Passage: Begin

Many potential OAII base Knowledge and Agent subclasses may be defined, including:

  • Routine
  • RoutineState
  • InterruptionEvent
  • Hypothesis
  • EvidenceLink
  • SourceAttribution
  • SensorLocality
  • PrivacyConstraint
  • LoggedTransformation
  • PERContext
  • PERWorld

These classes should not be treated as final. They are candidates to be tested against use cases, implementation constraints, and reviewer feedback.

13. The Roadmap Shift

The OAII roadmap now has two immediate priorities.

First, OAII must define the core Base Model specifications. These specifications should describe the operational classes, structural relationships, event model, temporal projection model, policy and regulation model, logging requirements, privacy constraints, and certification-relevant properties of the OAII Structural Intelligence Model.

Second, OAII must define and build the example model for Edge-primary Personal Event Recognition. This example should implement enough of the model to demonstrate local signal processing, event recognition, routine interpretation, interruption handling, policy-governed alerting, and traceable logs.

The prior work remains valuable, but the roadmap is no longer centered on extending the philosophical or theoretical framework. The roadmap is now centered on making the framework operational.

14. What Will Not Be Revised Now

Prior work on holistic unity, the Unity Polarity Axioms, AIM, spherical worlds, and philosophical interpretation will not be revised as part of this immediate pivot. Those materials remain available as background and intellectual foundation.

The decision not to consider revising them at this time is practical and strategic. Revising the entire prior corpus would consume time that is better spent defining specifications, refining the base model classes, creating the example model, and recruiting reviewers and collaborators.

The earlier work should be treated as a library of ideas, not as a set of documents that must be retrofitted to the current naming and implementation strategy. Concepts from that work may be brought forward when they help define computational objects, constraints, transformations, validation rules, certification criteria, or implementation structures.

15. Conclusion: A Call for Critical Review and Collaboration

OAII is entering a new phase. The conceptual framework has developed far enough to support operational specification. The next step is to define the core OAII specifications for AuI and to build the eample model for Edge-primary Personal Event Recognition.

Passage: End
Listed records: Begin

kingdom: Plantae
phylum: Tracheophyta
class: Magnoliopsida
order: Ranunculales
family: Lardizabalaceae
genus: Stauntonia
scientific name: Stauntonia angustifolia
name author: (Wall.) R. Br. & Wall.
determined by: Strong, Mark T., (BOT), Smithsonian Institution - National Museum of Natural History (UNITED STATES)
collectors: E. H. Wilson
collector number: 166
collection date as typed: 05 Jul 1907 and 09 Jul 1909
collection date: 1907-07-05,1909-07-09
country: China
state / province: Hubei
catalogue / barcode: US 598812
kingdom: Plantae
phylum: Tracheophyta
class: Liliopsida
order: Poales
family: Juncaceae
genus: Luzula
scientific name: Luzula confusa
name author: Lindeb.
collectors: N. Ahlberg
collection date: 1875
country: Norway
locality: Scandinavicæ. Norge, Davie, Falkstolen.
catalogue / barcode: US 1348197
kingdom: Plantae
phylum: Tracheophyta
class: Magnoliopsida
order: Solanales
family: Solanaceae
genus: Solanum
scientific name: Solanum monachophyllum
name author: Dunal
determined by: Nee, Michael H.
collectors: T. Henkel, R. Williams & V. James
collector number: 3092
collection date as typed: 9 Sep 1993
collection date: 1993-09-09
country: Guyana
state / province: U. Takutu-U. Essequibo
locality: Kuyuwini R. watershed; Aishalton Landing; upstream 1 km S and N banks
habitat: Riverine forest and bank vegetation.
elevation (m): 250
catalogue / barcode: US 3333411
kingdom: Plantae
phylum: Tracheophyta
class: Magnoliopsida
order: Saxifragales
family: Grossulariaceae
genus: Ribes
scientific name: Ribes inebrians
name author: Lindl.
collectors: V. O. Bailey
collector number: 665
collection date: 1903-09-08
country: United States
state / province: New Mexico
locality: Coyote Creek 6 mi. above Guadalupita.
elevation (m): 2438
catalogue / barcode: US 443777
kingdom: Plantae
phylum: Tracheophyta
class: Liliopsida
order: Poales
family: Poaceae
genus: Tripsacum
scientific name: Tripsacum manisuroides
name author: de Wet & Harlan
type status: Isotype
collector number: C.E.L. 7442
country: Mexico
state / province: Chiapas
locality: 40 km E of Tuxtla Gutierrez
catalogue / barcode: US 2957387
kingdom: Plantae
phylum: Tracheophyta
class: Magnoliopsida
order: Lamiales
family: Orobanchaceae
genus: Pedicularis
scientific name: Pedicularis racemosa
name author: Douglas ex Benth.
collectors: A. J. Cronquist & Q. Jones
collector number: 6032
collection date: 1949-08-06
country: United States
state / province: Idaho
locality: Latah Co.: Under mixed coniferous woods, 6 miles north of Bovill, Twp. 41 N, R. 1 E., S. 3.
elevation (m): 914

Listed records: End

Task directions – Copy out again everything in the OAII roadmap passage above, from "The OAII roadmap" down to "Structural Intelligence Model.".

Result for this task –
The OAII roadmap now has two immediate priorities.

First, OAII must define the core Base Model specifications. These specifications should describe the operational classes, structural relationships, event model, temporal projection model, policy and regulation model, logging requirements, privacy constraints, and certification-relevant properties of the OAII Structural Intelligence Model.